*** EXTRACTED DATA ***

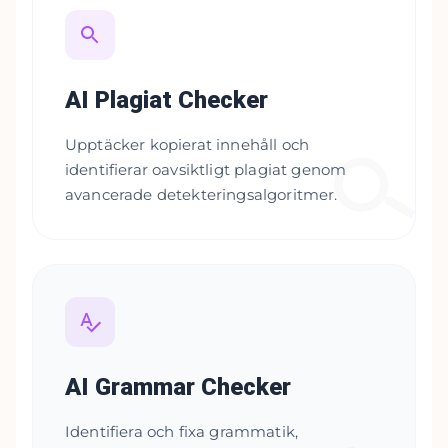
AI Plagiat Checker
Upptäcker kopierat innehåll och
identifierar oavsiktligt plagiat genom
avancerade detekteringsalgoritmer.
AI Grammar Checker
Identifiera och fixa grammatik,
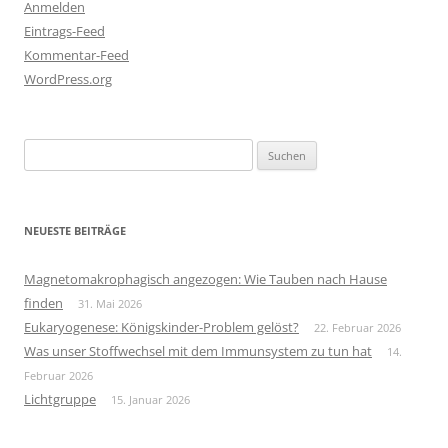
Anmelden
Eintrags-Feed
Kommentar-Feed
WordPress.org
Suchen
nach:
NEUESTE BEITRÄGE
Magnetomakrophagisch angezogen: Wie Tauben nach Hause
finden
31. Mai 2026
Eukaryogenese: Königskinder-Problem gelöst?
22. Februar 2026
Was unser Stoffwechsel mit dem Immunsystem zu tun hat
14.
Februar 2026
Lichtgruppe
15. Januar 2026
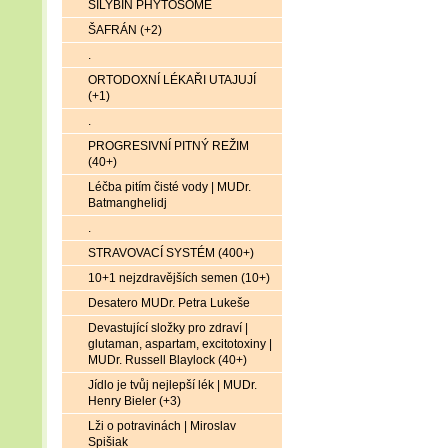
SILYBIN PHYTOSOME
ŠAFRÁN (+2)
.
ORTODOXNÍ LÉKAŘI UTAJUJÍ
(+1)
.
PROGRESIVNÍ PITNÝ REŽIM
(40+)
Léčba pitím čisté vody | MUDr.
Batmanghelidj
.
STRAVOVACÍ SYSTÉM (400+)
10+1 nejzdravějších semen (10+)
Desatero MUDr. Petra Lukeše
Devastující složky pro zdraví |
glutaman, aspartam, excitotoxiny |
MUDr. Russell Blaylock (40+)
Jídlo je tvůj nejlepší lék | MUDr.
Henry Bieler (+3)
Lži o potravinách | Miroslav
Spišiak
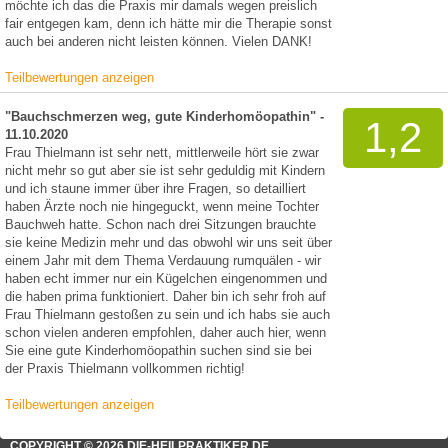
möchte ich das die Praxis mir damals wegen preislich
fair entgegen kam, denn ich hätte mir die Therapie sonst
auch bei anderen nicht leisten können. Vielen DANK!
Teilbewertungen anzeigen
"Bauchschmerzen weg, gute Kinderhomöopathin" -
1,2
11.10.2020
Frau Thielmann ist sehr nett, mittlerweile hört sie zwar
nicht mehr so gut aber sie ist sehr geduldig mit Kindern
und ich staune immer über ihre Fragen, so detailliert
haben Ärzte noch nie hingeguckt, wenn meine Tochter
Bauchweh hatte. Schon nach drei Sitzungen brauchte
sie keine Medizin mehr und das obwohl wir uns seit über
einem Jahr mit dem Thema Verdauung rumquälen - wir
haben echt immer nur ein Kügelchen eingenommen und
die haben prima funktioniert. Daher bin ich sehr froh auf
Frau Thielmann gestoßen zu sein und ich habs sie auch
schon vielen anderen empfohlen, daher auch hier, wenn
Sie eine gute Kinderhomöopathin suchen sind sie bei
der Praxis Thielmann vollkommen richtig!
Teilbewertungen anzeigen
COPYRIGHT © 2026 DIE-HEILPRAKTIKER.DE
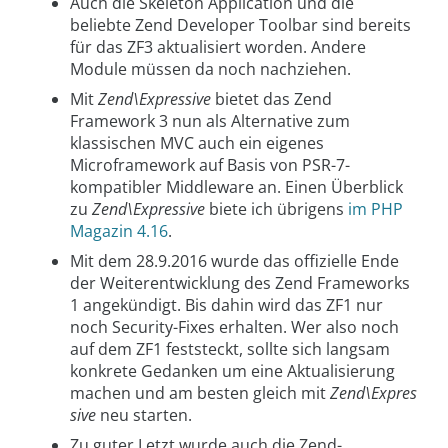
Auch die Skeleton Application und die
beliebte Zend Developer Toolbar sind bereits
für das ZF3 aktualisiert worden. Andere
Module müssen da noch nachziehen.
Mit
Zend\Expressive
bietet das Zend
Framework 3 nun als Alternative zum
klassischen MVC auch ein eigenes
Microframework auf Basis von PSR-7-
kompatibler Middleware an. Einen Überblick
zu
Zend\Expressive
biete ich übrigens
im PHP
Magazin 4.16
.
Mit dem 28.9.2016 wurde das offizielle Ende
der Weiterentwicklung des Zend Frameworks
1 angekündigt. Bis dahin wird das ZF1 nur
noch Security-Fixes erhalten. Wer also noch
auf dem ZF1 feststeckt, sollte sich langsam
konkrete Gedanken um eine Aktualisierung
machen und am besten gleich mit
Zend\Expres
sive
neu starten.
Zu guter Letzt wurde auch die Zend-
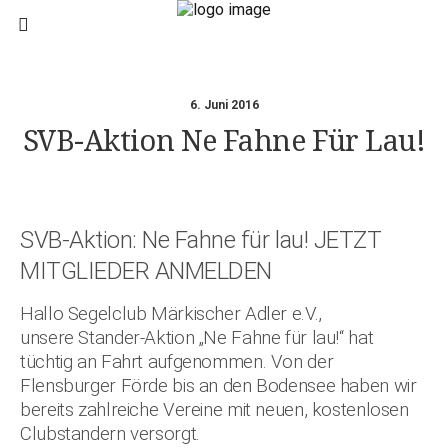
6. Juni 2016
SVB-Aktion Ne Fahne Für Lau!
SVB-Aktion: Ne Fahne für lau! JETZT
MITGLIEDER ANMELDEN
Hallo Segelclub Märkischer Adler e.V.,
unsere Stander-Aktion „Ne Fahne für lau!“ hat
tüchtig an Fahrt aufgenommen. Von der
Flensburger Förde bis an den Bodensee haben wir
bereits zahlreiche Vereine mit neuen, kostenlosen
Clubstandern versorgt.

*** End of EXTRACTED DATA ***

Gather from the entries above all lines that include the string "bereits".

*ANSWER BELOW:*
beliebte Zend Developer Toolbar sind bereits
bereits zahlreiche Vereine mit neuen, kostenlosen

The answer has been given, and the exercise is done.